Taliban’ın 15 Ağustos’ta Kabil’e girmesinden günler sonra, örgüt yöneticileri ülkenin merkez bankası olan Afganistan Bankası’nın (DAB) toplam dokuz milyar dolar olduğu bilinen varlıklarının nerede olduğuna ilişkin soruşturmalar başlattı. Afganistan’ın 39 milyondan fazla nüfusuna kıyasla yaklaşık 34 milyon nüfusa sahip komşu Özbekistan’daki merkez bankasının uluslararası rezervlerinin 35 milyar dolar olması, Afganistan’ın fakir bir ülke olduğunu ve kaynaklarının savaş ve işgal nedeniyle harap olduğunu gösteriyor.

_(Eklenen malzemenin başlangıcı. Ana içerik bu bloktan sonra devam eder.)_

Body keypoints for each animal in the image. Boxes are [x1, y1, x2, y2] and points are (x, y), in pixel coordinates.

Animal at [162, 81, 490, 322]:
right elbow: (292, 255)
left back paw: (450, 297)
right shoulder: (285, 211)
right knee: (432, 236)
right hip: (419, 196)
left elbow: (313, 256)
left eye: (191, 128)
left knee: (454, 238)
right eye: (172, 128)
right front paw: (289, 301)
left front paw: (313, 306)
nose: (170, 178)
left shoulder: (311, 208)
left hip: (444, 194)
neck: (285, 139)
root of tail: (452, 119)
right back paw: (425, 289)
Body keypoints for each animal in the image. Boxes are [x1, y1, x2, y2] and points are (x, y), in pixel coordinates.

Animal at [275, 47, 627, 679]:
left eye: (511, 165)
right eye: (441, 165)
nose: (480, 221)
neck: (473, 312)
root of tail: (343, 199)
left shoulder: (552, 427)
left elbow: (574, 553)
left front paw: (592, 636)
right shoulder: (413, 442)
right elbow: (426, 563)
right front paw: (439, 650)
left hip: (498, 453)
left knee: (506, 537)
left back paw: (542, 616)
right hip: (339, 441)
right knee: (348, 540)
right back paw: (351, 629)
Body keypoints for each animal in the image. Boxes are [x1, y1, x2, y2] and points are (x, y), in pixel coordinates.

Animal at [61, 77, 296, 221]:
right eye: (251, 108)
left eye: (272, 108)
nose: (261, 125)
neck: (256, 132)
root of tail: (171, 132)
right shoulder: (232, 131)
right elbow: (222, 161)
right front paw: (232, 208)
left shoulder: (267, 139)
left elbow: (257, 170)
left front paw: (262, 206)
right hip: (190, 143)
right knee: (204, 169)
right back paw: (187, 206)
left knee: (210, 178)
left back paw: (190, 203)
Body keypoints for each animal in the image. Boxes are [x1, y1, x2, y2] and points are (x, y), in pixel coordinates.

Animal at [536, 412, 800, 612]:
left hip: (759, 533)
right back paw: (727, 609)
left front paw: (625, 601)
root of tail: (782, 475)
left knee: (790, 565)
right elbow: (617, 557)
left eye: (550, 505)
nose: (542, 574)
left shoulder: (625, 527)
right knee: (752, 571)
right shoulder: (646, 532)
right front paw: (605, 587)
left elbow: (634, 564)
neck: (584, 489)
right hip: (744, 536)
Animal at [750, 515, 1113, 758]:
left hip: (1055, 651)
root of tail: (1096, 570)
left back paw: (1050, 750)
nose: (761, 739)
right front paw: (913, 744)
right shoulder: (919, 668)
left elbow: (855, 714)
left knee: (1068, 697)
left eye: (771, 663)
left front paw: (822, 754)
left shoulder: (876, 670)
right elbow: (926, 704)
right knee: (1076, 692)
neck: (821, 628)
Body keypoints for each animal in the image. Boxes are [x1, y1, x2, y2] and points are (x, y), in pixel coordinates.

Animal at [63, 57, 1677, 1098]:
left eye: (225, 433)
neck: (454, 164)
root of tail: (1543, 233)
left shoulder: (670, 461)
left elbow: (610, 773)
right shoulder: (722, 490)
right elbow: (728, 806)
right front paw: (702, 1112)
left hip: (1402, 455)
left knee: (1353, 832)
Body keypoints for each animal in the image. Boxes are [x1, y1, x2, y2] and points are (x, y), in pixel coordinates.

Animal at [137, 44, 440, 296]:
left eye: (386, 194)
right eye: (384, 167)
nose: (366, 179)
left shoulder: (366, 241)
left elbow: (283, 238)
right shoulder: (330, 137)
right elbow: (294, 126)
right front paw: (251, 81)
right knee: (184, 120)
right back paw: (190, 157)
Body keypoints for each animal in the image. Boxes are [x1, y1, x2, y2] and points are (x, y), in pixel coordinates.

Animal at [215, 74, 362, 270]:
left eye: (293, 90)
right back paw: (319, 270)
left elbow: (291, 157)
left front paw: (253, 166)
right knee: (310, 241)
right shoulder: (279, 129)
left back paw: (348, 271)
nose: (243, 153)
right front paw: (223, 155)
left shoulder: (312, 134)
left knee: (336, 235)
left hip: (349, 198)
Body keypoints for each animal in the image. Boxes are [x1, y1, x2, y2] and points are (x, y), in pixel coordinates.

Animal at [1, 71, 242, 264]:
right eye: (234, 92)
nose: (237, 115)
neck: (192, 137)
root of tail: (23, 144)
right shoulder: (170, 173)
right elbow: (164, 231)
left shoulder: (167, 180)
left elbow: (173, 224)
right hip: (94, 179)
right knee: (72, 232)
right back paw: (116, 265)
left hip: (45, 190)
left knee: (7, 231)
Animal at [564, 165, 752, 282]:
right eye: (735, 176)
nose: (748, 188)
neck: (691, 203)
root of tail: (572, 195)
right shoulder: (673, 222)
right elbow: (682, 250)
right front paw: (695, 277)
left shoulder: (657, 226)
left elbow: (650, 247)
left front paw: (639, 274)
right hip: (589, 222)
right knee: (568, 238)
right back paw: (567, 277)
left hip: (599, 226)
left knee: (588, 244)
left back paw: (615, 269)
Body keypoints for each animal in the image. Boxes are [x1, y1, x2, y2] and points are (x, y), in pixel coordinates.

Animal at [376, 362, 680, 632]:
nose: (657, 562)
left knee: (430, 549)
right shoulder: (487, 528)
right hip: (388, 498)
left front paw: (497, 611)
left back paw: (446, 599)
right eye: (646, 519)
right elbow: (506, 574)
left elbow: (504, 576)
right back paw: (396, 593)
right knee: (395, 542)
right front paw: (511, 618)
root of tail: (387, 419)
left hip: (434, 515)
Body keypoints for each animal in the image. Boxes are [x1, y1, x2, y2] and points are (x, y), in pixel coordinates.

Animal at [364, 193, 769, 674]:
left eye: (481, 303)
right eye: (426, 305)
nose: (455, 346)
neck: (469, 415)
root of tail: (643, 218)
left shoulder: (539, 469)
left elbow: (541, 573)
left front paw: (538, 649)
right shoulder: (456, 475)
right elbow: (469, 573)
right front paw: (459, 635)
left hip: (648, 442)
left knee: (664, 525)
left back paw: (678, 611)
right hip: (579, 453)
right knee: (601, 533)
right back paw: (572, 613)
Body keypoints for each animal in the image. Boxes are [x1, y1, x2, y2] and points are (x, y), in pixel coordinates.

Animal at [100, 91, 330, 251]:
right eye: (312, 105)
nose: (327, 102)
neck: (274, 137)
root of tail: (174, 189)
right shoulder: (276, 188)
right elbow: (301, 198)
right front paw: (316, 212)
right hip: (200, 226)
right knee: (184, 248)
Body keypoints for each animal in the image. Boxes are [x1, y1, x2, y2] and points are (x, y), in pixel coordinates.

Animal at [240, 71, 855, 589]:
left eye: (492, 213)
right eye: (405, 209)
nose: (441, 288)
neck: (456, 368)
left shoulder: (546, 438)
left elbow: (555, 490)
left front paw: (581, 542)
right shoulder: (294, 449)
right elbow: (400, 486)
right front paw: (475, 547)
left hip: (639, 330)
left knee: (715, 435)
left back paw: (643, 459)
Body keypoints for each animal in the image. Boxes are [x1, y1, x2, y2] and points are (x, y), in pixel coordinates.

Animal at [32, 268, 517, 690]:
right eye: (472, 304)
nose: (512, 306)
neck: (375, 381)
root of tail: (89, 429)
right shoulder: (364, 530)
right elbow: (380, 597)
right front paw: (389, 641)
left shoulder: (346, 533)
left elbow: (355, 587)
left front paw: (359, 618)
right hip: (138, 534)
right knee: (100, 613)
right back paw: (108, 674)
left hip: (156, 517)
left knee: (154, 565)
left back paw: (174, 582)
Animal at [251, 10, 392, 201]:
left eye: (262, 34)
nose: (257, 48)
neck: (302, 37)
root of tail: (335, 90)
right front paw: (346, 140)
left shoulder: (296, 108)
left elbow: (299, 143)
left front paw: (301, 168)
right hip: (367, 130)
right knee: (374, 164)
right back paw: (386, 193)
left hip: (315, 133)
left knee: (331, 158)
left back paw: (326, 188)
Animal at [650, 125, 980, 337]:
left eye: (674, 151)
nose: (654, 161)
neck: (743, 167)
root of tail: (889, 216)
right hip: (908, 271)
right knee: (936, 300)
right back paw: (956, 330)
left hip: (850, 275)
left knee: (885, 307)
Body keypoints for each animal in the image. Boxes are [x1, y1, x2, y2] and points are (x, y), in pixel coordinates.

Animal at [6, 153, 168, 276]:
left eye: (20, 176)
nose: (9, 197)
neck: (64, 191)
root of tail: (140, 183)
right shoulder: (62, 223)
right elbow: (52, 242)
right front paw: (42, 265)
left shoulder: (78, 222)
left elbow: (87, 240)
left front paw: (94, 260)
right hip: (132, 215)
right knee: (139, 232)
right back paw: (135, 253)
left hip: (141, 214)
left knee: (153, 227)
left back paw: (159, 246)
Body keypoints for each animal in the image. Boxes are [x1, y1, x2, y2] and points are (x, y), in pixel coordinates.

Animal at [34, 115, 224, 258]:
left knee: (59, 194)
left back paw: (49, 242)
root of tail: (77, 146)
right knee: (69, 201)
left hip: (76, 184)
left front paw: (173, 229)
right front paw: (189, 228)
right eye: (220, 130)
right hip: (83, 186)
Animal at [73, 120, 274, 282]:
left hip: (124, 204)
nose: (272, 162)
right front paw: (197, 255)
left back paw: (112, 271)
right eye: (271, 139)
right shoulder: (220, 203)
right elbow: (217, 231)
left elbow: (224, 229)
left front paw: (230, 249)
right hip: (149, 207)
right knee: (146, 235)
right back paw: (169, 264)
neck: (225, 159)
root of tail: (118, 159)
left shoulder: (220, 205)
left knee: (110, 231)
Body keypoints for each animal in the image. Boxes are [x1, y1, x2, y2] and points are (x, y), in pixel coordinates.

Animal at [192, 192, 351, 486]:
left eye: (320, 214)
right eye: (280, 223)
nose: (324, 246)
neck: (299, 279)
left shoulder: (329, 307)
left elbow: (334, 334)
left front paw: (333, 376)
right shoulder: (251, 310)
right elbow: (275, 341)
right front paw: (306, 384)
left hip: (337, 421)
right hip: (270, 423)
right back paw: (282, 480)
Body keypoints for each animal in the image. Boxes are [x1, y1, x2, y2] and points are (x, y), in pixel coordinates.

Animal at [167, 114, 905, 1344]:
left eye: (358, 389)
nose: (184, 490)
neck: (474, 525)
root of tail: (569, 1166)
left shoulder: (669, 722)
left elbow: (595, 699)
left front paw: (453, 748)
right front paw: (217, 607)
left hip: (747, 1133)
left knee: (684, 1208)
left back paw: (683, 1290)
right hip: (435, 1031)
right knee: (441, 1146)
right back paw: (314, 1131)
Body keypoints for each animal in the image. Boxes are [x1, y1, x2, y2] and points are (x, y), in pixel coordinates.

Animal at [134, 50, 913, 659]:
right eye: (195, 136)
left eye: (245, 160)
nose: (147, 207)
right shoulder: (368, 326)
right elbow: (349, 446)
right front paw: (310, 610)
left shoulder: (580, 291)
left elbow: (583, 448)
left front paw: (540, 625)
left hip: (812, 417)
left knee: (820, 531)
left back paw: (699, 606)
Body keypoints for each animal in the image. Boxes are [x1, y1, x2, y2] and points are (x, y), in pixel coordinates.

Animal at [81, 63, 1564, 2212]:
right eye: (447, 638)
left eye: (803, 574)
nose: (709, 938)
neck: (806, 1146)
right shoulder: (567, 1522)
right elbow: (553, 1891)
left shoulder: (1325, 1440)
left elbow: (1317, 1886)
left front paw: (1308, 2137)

DAB yetkilileri, Taliban’a dokuz milyar doların New York’taki Federal Rezerv’de olduğunu açıkladı. Bu, Afganistan’ın tüm servetinin ABD’de bir bankada olduğu anlamına geliyor. Taliban bu paraya erişme girişiminde bulunmadan ABD Hazine Bakanlığı çoktan önlemini almış ve DAB varlıklarını dondurarak Taliban kontrolüne geçmesini engellemişti. Uluslararası Para Fonu (IMF) kısa süre önce dünya genelinde 650 milyar dolarlık Özel Çekme Hakkı (SDR) tahsis etmişti.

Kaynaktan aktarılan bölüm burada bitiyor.